Текст.

>>>>

Здесь-то и становится видно, как далеко опыт абсурда отстоит от самоубийства. Можно подумать, что самоубийство следует за бунтом. Но это ошибка. Потому что самоубийство вовсе не является логическим следствием бунта. Оно как раз противоположно бунту, поскольку предполагает согласие. Самоубийство, как и прыжок, — это полнейшее приятие сущего. Все исчерпано до конца, человек возвращается к сути своей судьбы. Он прозревает свое будущее, свое единственное и трагическое будущее, — и устремляется ему навстречу. На свой лад самоубийство служит абсурду разрешением. Оно увлекает абсурд к той же смерти. Но я знаю, что абсурд, дабы сохранить себя, не может себе позволить разрешения. Он избегает самоубийства в той мере, в какой он одновременно и осознание смерти, и ее неприятие. Он выглядит тем самым шнурком от ботинка, который приговоренный к смерти вопреки всему вдруг замечает в нескольких метрах от себя на исходе своей самой последней мысли, перед своим головокружительным падением. Прямая противоположность самоубийцы — это как раз приговоренный к смерти.

Такой бунт придает жизни ценность. Когда он распространяется на чью-то жизнь целиком, он возвращает ей величие. Для человека без шор нет зрелища прекраснее, чем разум в схватке с превосходящей его действительностью. Зрелище человеческой гордости ни с чем не сравнимо. Тщетны попытки ее умалить. Дисциплина, которую дух предписывает себе, всецело им самим выкованная воля, поединок лицом к лицу — во всем этом есть мощь и самобытность. Обеднить действительность, которая своим бесчеловечием питает величие человека, — значит обеднить самого человека. И я понимаю, почему учения, берущиеся объяснить мне все на свете, тем самым меня ослабляют. Они облегчают груз моей жизни, тогда как необходимо, чтобы я сам его нес. Но в таком случае я никак не могу допустить, чтобы скептическая метафизика соединилась с моралью отречения.

Сознание и бунт — оба эти вида неприятия действительности противоположны отречению. Наоборот, их одухотворяет собой все то, что в сердце человеческом проникнуто непокорством и страстью. Суть дела в том, чтобы умереть непримиренным, а не по собственной воле. Самоубийство — это самоуничижение. Человек абсурда может лишь все исчерпать и исчерпать самого себя. Абсурд — это предельное напряжение, которое он постоянно поддерживает своим одиноким усилием, потому что знает: своим сознанием и бунтом изо дня в день он свидетельствует о своей единственной правде, которой является вызов. И это первое следствие.

<<<<

Представленные данные.
>>>>

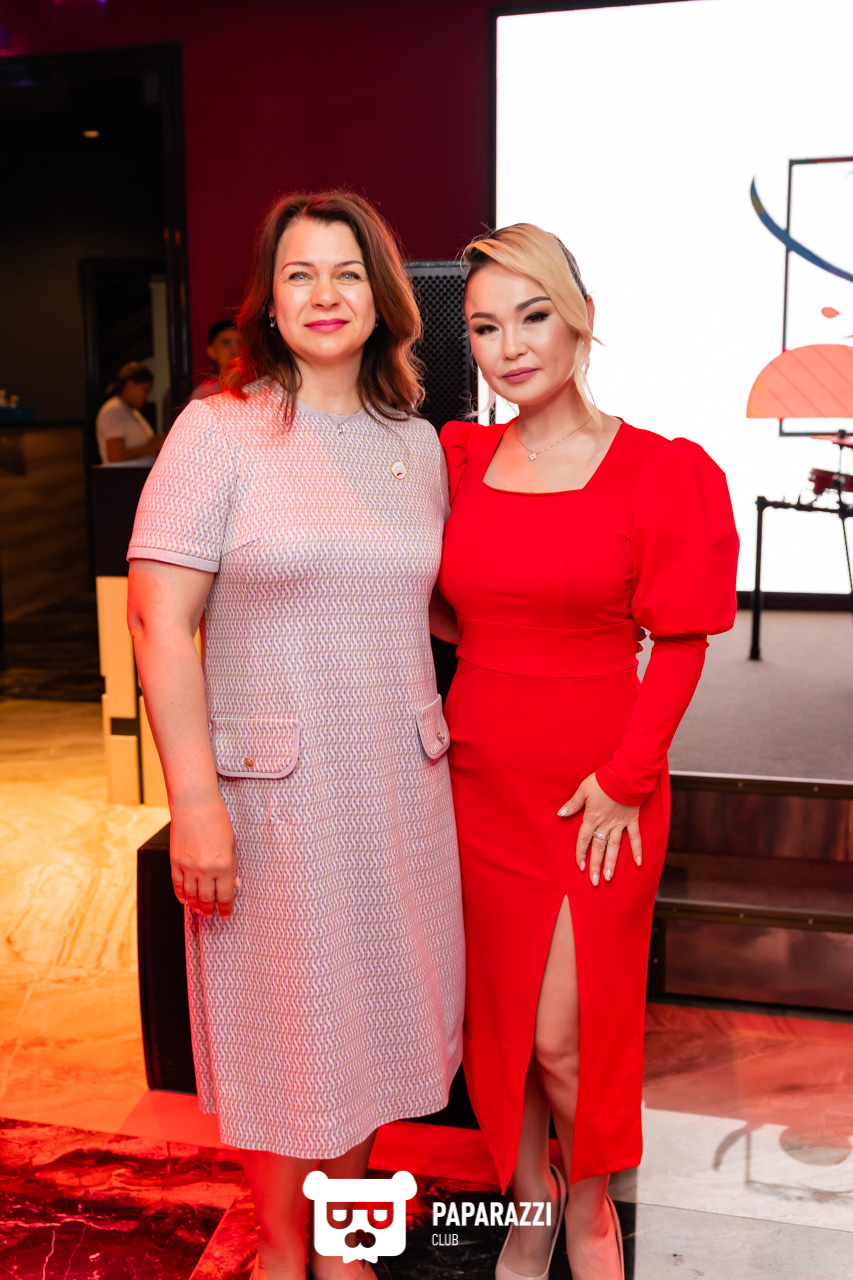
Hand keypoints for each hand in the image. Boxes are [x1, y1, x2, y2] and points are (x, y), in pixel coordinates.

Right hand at [170, 796, 238, 917]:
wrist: (194, 805)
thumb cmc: (216, 820)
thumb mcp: (232, 844)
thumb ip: (232, 867)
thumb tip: (235, 885)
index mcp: (224, 865)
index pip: (225, 896)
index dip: (225, 908)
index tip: (226, 914)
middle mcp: (205, 870)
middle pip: (207, 899)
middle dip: (210, 910)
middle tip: (211, 914)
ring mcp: (188, 867)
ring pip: (191, 895)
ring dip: (195, 905)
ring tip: (199, 909)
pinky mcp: (175, 862)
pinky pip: (177, 885)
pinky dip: (181, 895)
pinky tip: (184, 899)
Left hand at [557, 773, 641, 885]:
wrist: (624, 776)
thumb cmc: (602, 781)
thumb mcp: (583, 790)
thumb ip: (573, 804)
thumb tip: (560, 814)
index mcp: (592, 818)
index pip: (584, 840)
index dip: (581, 854)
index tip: (580, 867)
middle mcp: (605, 825)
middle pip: (598, 848)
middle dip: (595, 865)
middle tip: (594, 882)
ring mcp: (619, 824)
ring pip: (614, 847)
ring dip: (611, 863)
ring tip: (609, 877)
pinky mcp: (632, 820)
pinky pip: (635, 838)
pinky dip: (637, 850)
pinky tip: (639, 863)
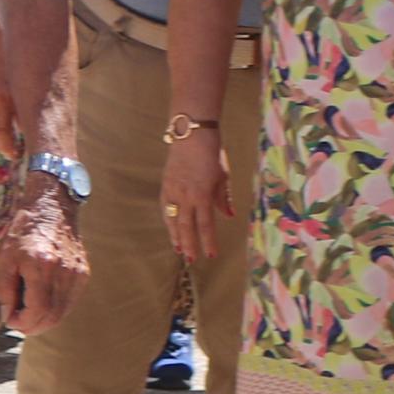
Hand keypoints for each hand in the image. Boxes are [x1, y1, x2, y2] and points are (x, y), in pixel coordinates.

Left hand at [0, 179, 87, 333]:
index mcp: (42, 266)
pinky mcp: (84, 273)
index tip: (11, 321)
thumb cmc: (25, 229)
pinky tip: (43, 303)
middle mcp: (64, 272)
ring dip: (45, 320)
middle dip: (34, 326)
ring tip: (29, 314)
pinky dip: (56, 308)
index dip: (23, 323)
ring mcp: (77, 273)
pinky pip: (70, 301)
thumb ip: (4, 289)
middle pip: (53, 316)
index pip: (37, 310)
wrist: (52, 207)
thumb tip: (9, 315)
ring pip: (63, 312)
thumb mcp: (4, 257)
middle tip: (19, 323)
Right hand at [158, 123, 232, 266]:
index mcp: (202, 195)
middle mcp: (185, 196)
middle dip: (188, 244)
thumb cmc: (212, 153)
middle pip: (185, 226)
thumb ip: (223, 198)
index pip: (205, 225)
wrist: (191, 134)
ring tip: (177, 248)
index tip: (211, 255)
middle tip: (190, 260)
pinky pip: (165, 206)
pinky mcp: (165, 184)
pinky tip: (170, 226)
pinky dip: (167, 218)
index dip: (208, 242)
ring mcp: (173, 190)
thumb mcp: (222, 176)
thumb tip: (229, 216)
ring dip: (175, 235)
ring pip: (171, 219)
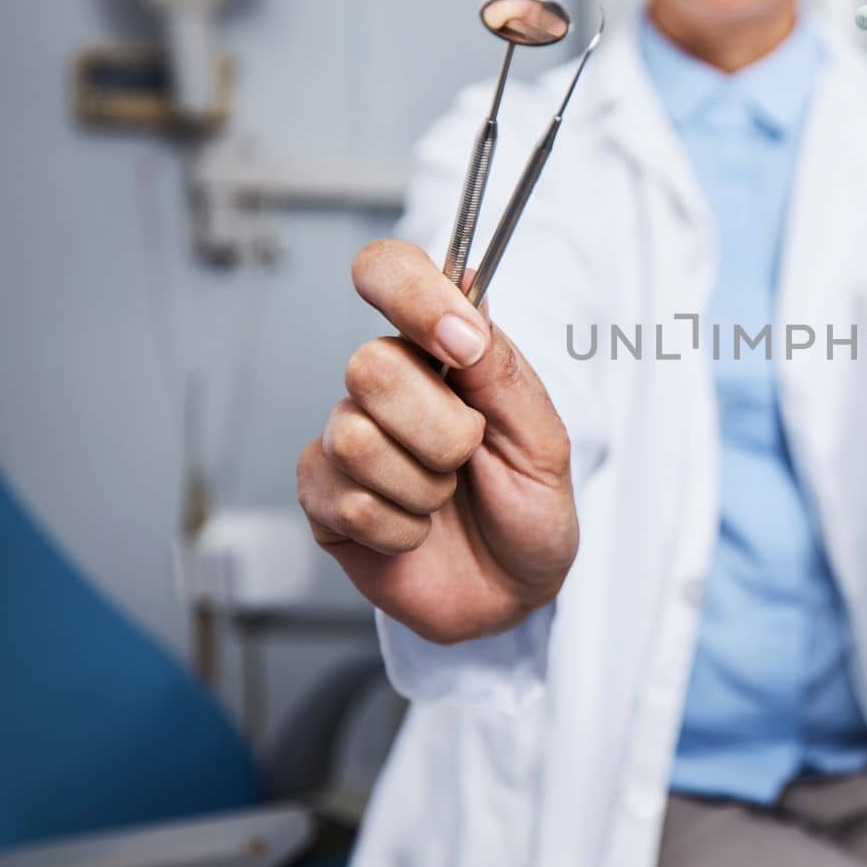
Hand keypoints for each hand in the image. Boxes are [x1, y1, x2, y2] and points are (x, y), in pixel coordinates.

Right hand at [297, 239, 577, 643]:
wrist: (513, 593)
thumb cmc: (530, 508)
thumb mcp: (543, 440)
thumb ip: (501, 370)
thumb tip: (465, 303)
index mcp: (441, 350)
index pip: (390, 272)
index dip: (409, 291)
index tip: (456, 340)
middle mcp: (387, 384)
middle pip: (370, 366)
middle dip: (441, 431)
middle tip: (469, 459)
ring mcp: (347, 439)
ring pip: (356, 439)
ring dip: (424, 487)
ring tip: (444, 501)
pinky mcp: (323, 499)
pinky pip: (345, 501)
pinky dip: (400, 529)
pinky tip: (414, 533)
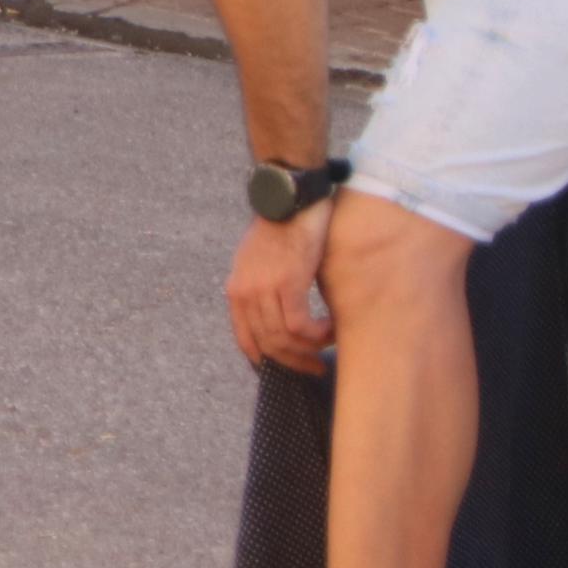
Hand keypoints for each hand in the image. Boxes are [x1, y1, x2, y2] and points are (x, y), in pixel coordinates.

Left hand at [225, 199, 336, 375]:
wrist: (291, 197)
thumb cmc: (283, 225)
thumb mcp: (261, 260)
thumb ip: (264, 287)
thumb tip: (280, 316)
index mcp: (236, 289)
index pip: (245, 339)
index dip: (266, 360)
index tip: (286, 369)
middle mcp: (244, 292)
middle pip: (267, 345)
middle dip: (294, 363)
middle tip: (316, 368)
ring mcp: (263, 289)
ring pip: (284, 339)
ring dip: (310, 349)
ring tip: (329, 344)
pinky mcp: (287, 283)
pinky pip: (300, 326)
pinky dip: (317, 334)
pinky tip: (331, 328)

<<<<

Ваша задача.
Перепишите без изменений фрагмент текста об абсурде и бунте: от слов «Сознание и бунт» до слов «это первое следствие.» включительно.

Результат упражнения.
Сознание и бунт — оба эти вида неприятия действительности противоположны отречению. Наоборот, их одухотворяет собой все то, что в сердце человеческом проникнуто непокорством и страстью. Суть дела в том, чтобы умереть непримиренным, а не по собственной воле. Самоубийство — это самоуничижение. Человек абсурда может лишь все исчерпать и исчерпать самого себя. Абсурд — это предельное напряжение, которое он постоянно поддерживает своим одиноким усилием, потому что знает: своим сознанием и бунтом изо дня в день он свидетельствует о своей единственной правде, которой является вызов. И это первое следствие.